**Activity:** Write out the material below again, changing every "True or false" to "Correct or incorrect" and leaving everything else as it is. Leave the pictures out of your version.

(Dataset entries)
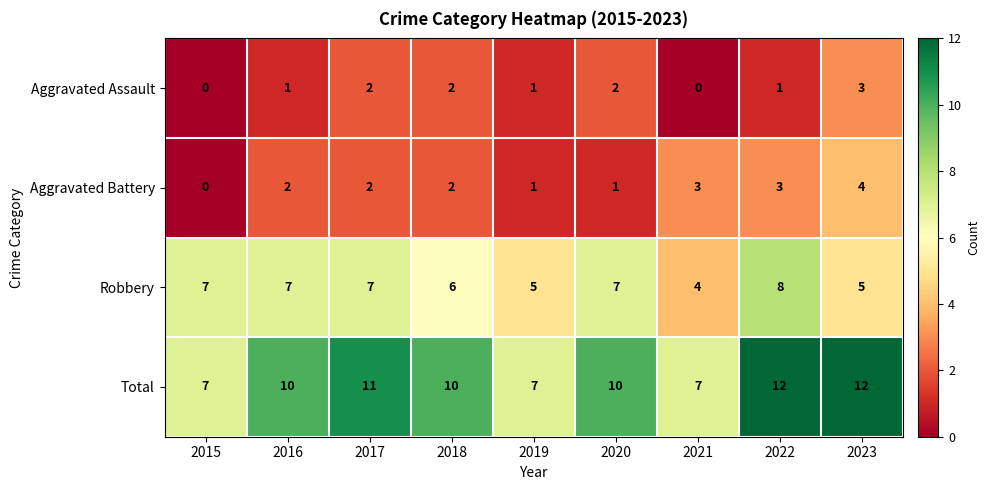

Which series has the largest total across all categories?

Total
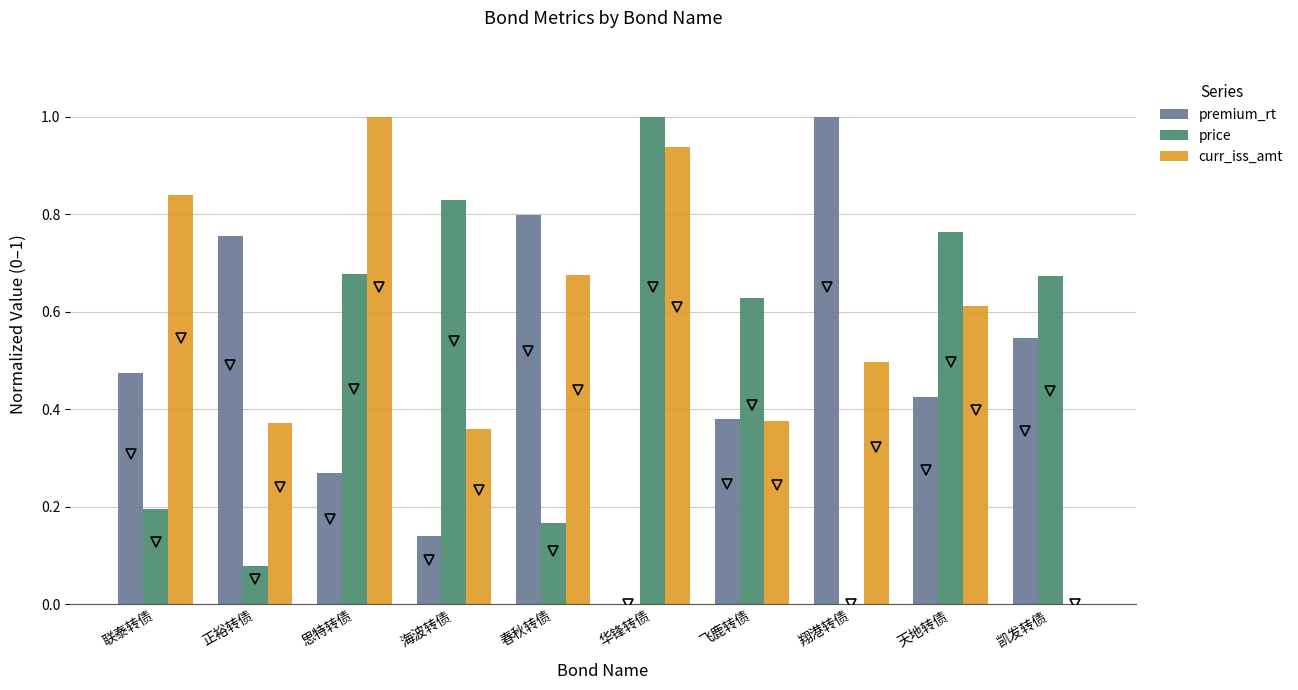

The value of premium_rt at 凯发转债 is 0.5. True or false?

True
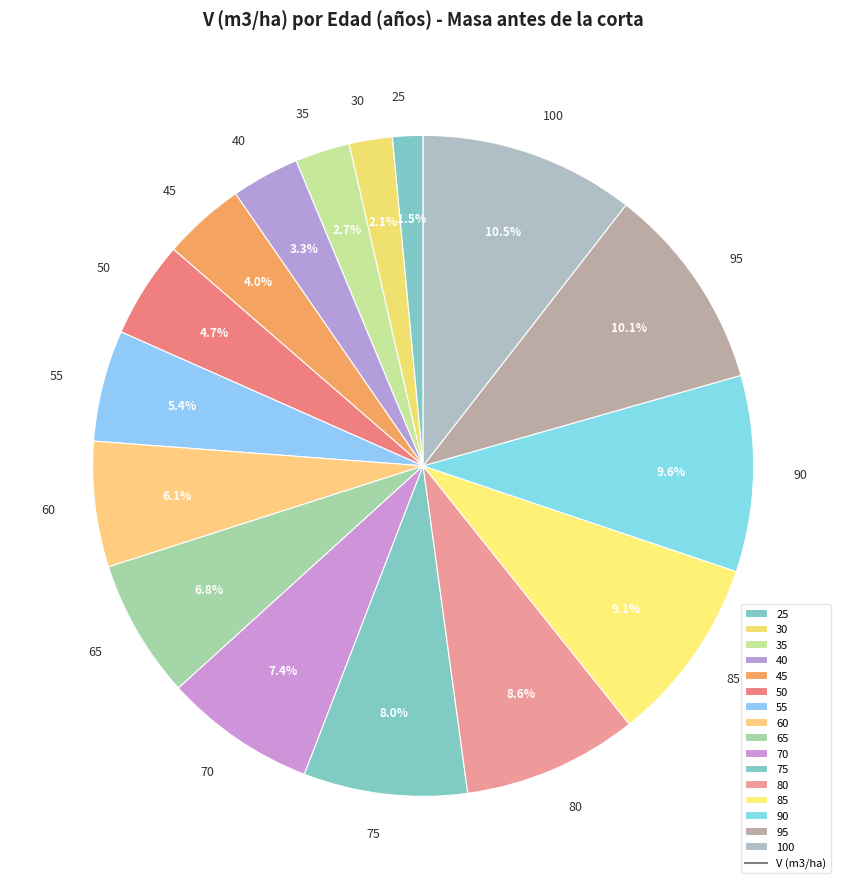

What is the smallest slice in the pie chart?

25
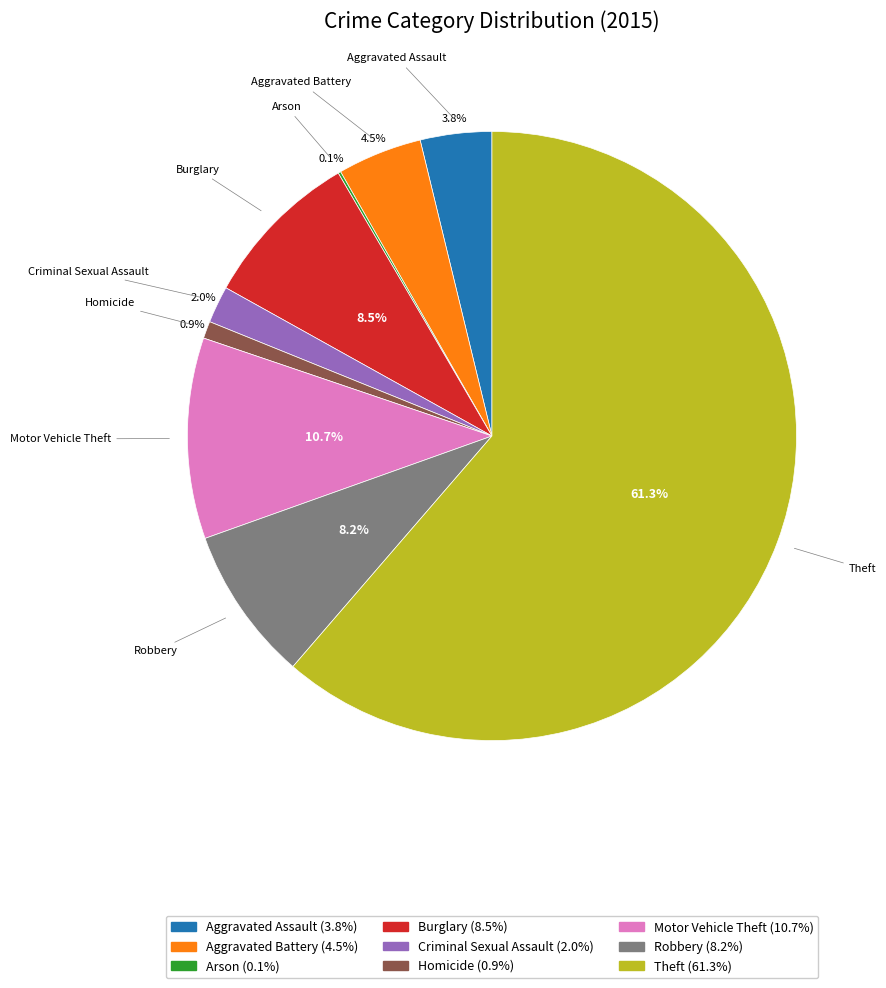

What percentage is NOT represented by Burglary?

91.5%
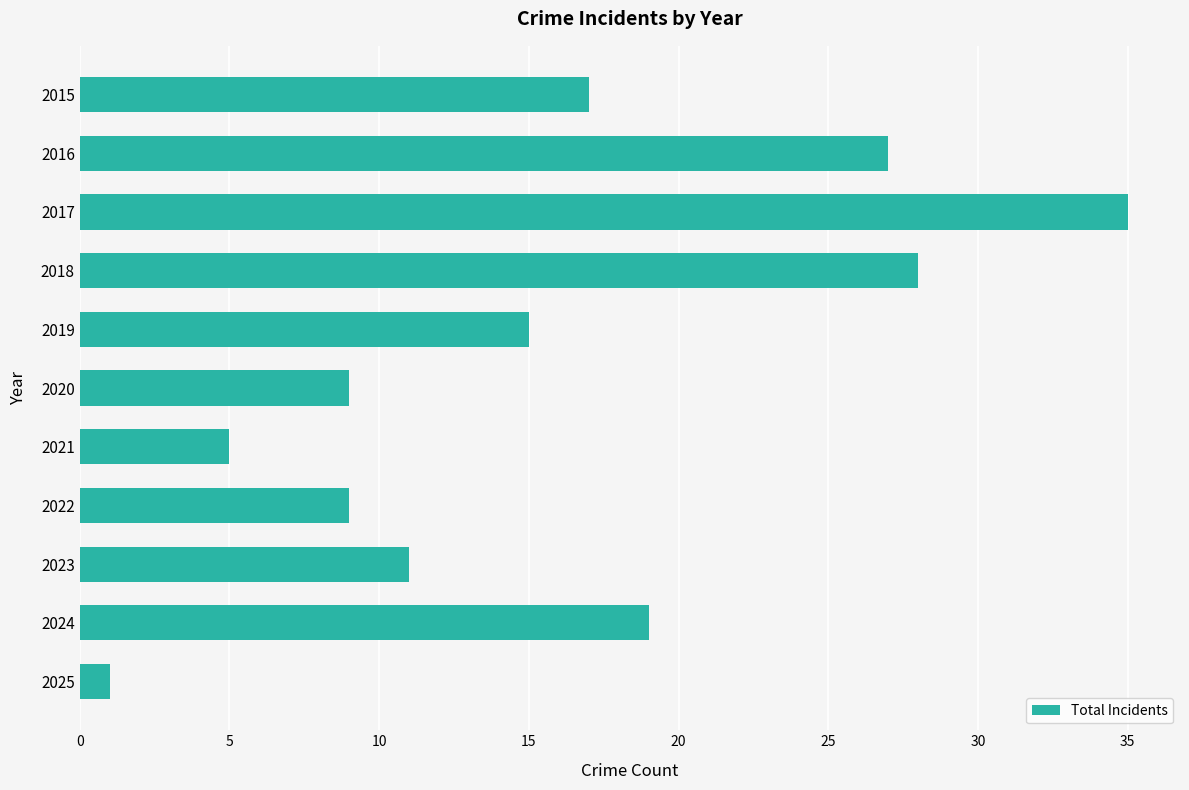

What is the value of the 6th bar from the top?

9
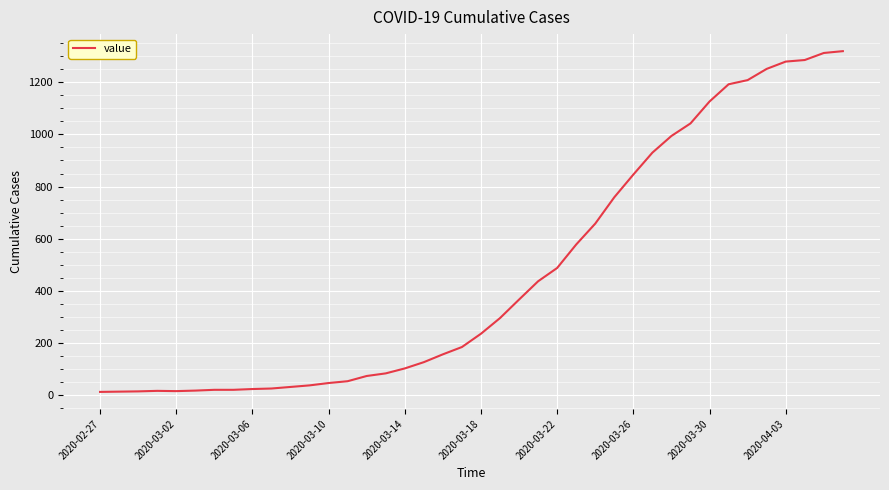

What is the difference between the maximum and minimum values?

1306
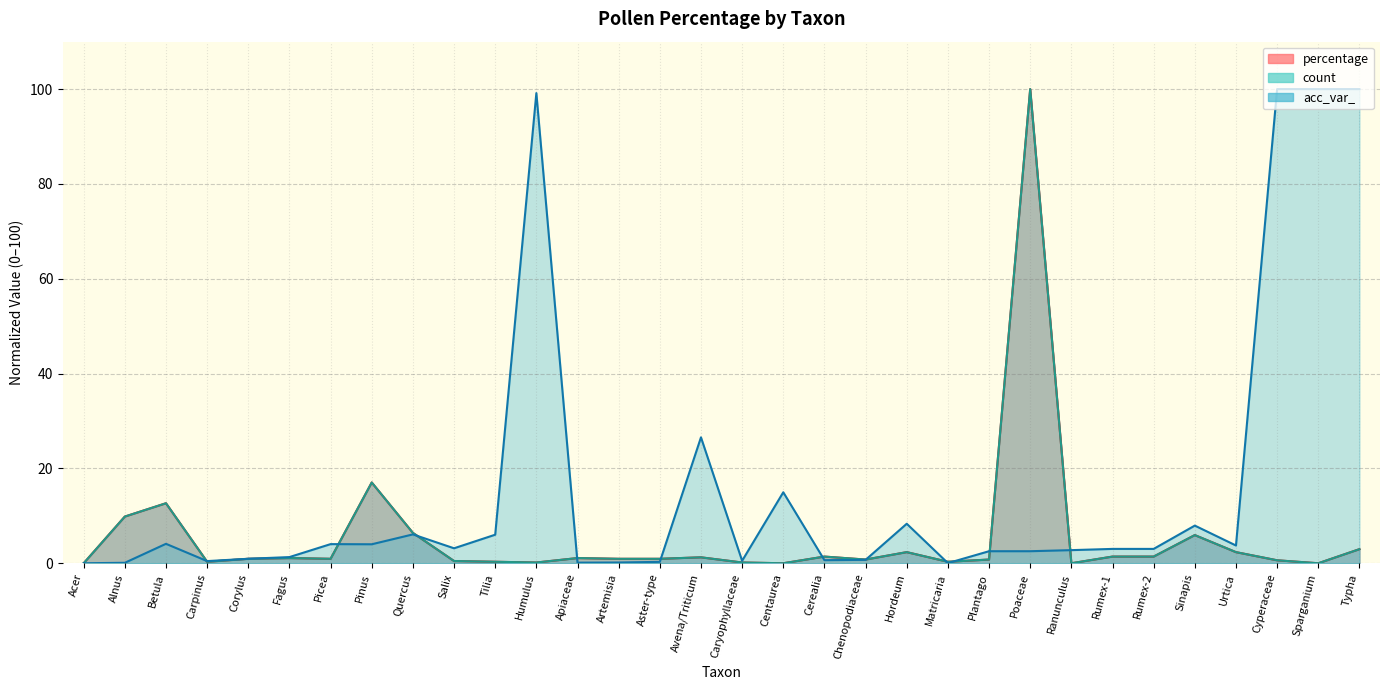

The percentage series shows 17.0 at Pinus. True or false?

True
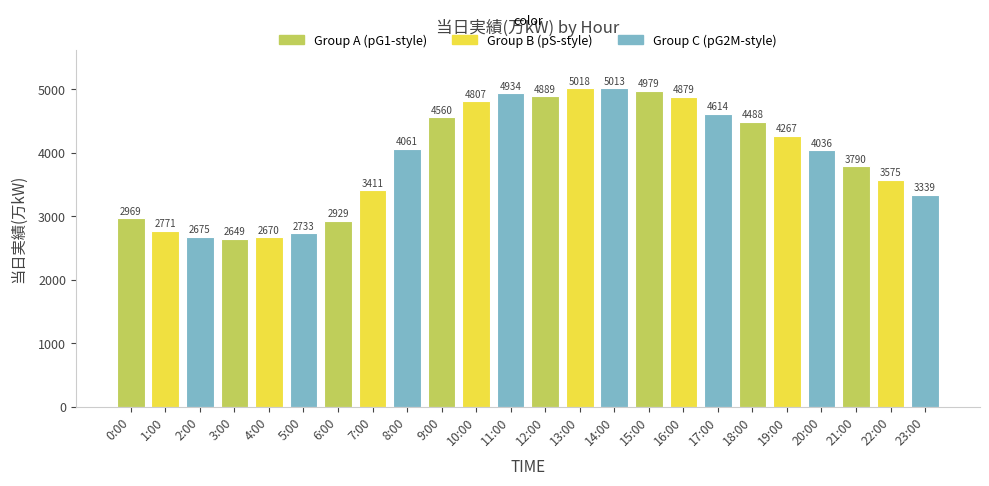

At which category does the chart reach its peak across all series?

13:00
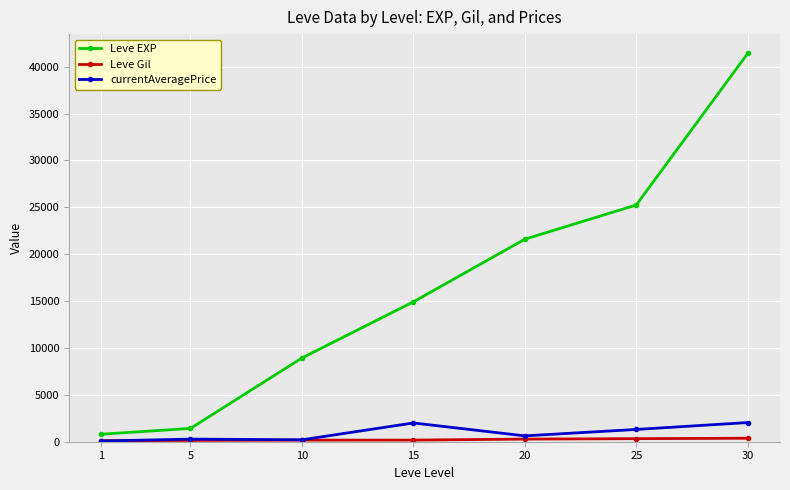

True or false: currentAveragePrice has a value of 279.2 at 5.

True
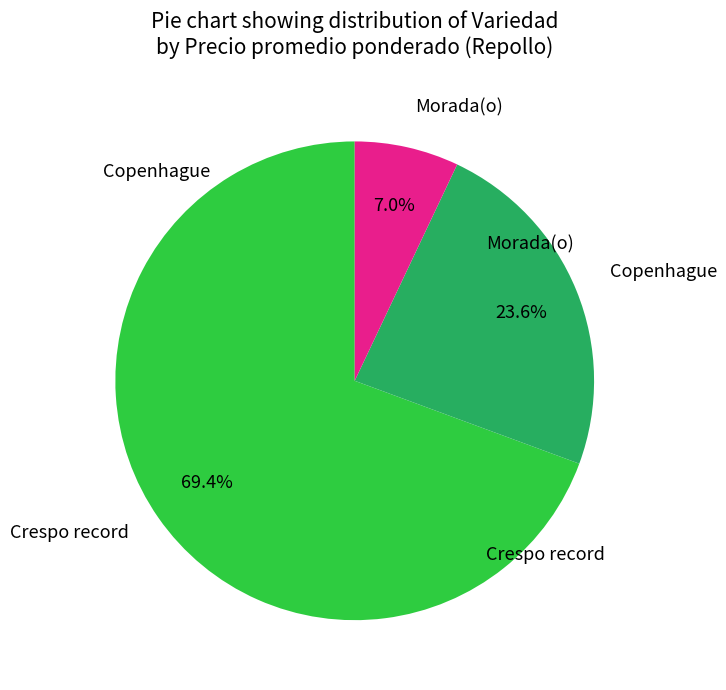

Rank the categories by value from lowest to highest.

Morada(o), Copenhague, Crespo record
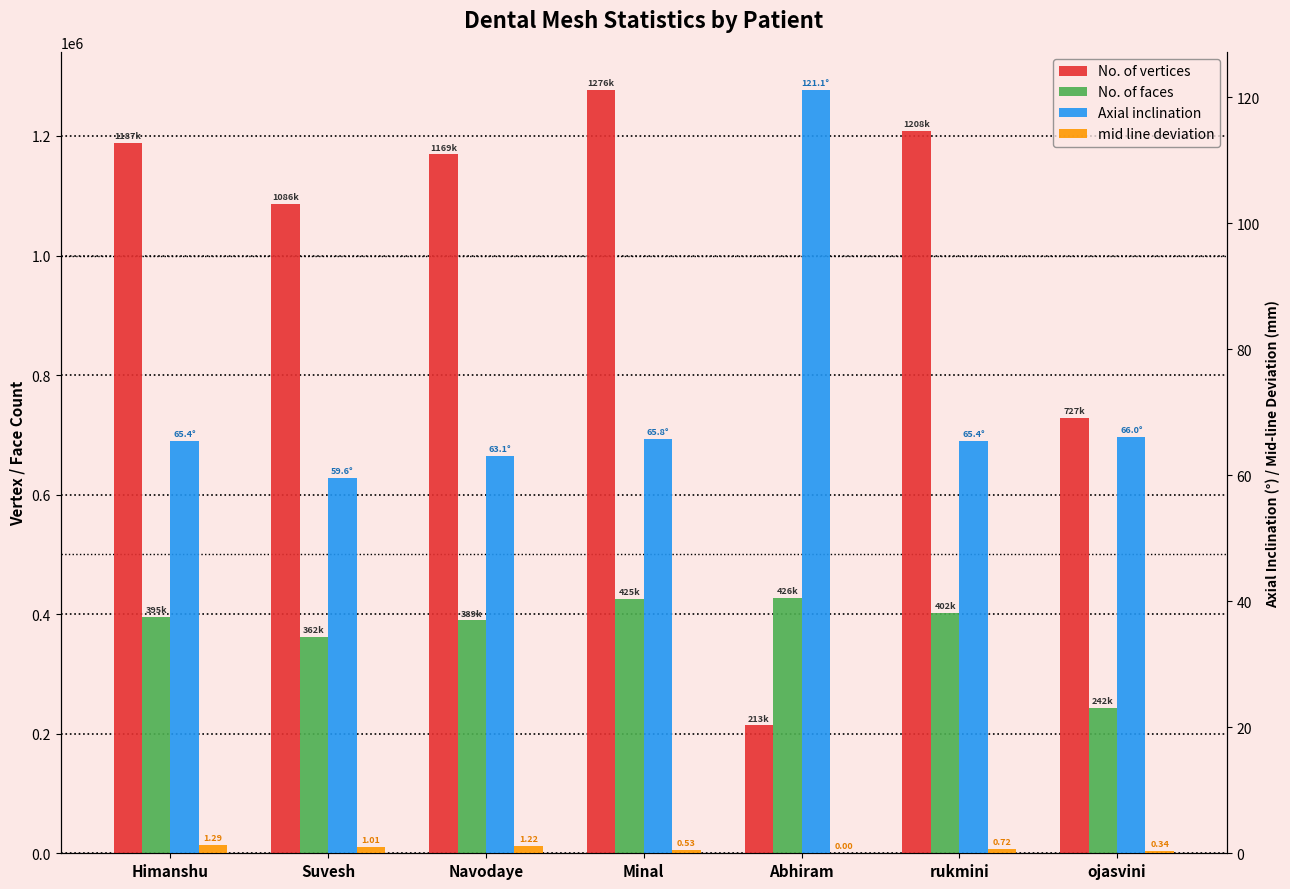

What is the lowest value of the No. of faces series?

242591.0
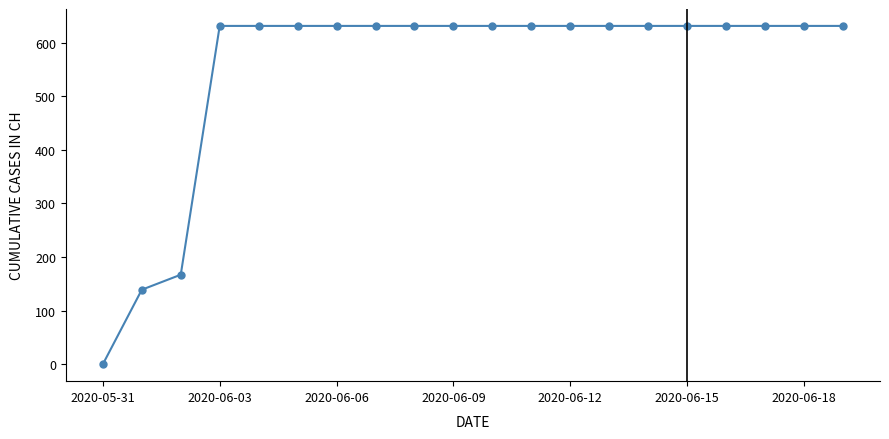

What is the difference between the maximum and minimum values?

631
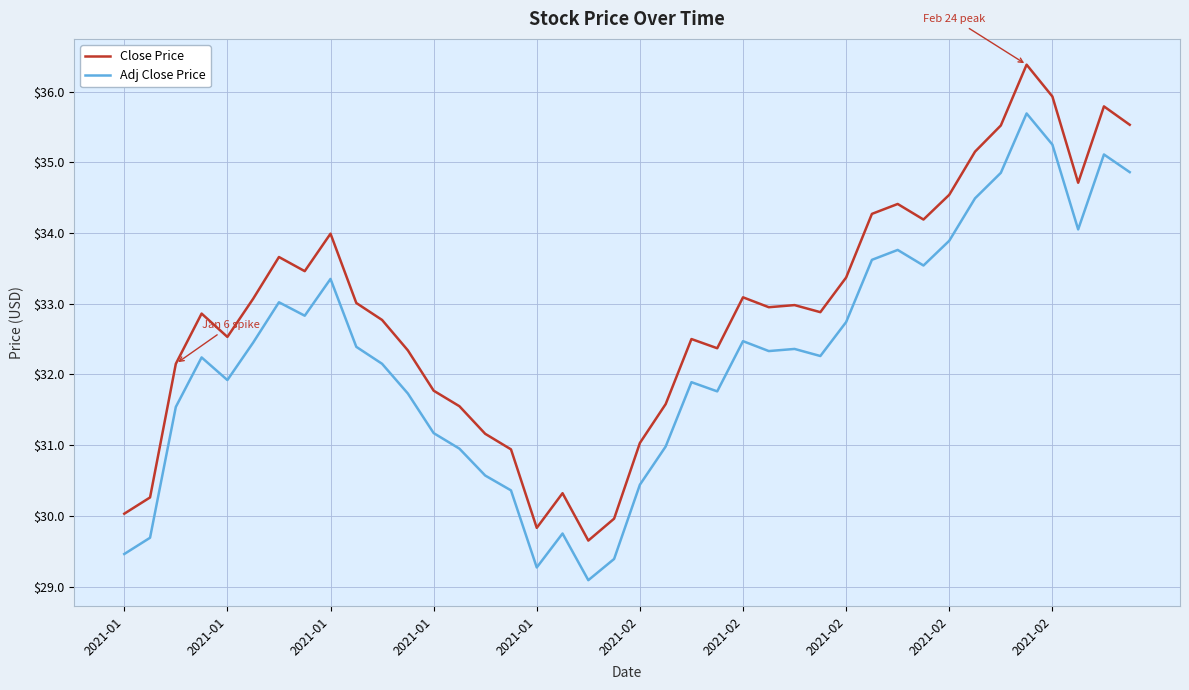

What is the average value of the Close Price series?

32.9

**Answer section:**
Which series has the largest total across all categories?

Total

The value of premium_rt at 凯发转债 is 0.5. Correct or incorrect?

True

What is the smallest slice in the pie chart?

25

What percentage is NOT represented by Burglary?

91.5%

What is the value of the 6th bar from the top?

9

What is the difference between the maximum and minimum values?

1306

The percentage series shows 17.0 at Pinus. Correct or incorrect?

True

At which category does the chart reach its peak across all series?

13:00

Correct or incorrect: currentAveragePrice has a value of 279.2 at 5.

True

Rank the categories by value from lowest to highest.

Morada(o), Copenhague, Crespo record

What is the lowest value of the No. of faces series?

242591.0

What is the difference between the maximum and minimum values?

631

What is the average value of the Close Price series?

32.9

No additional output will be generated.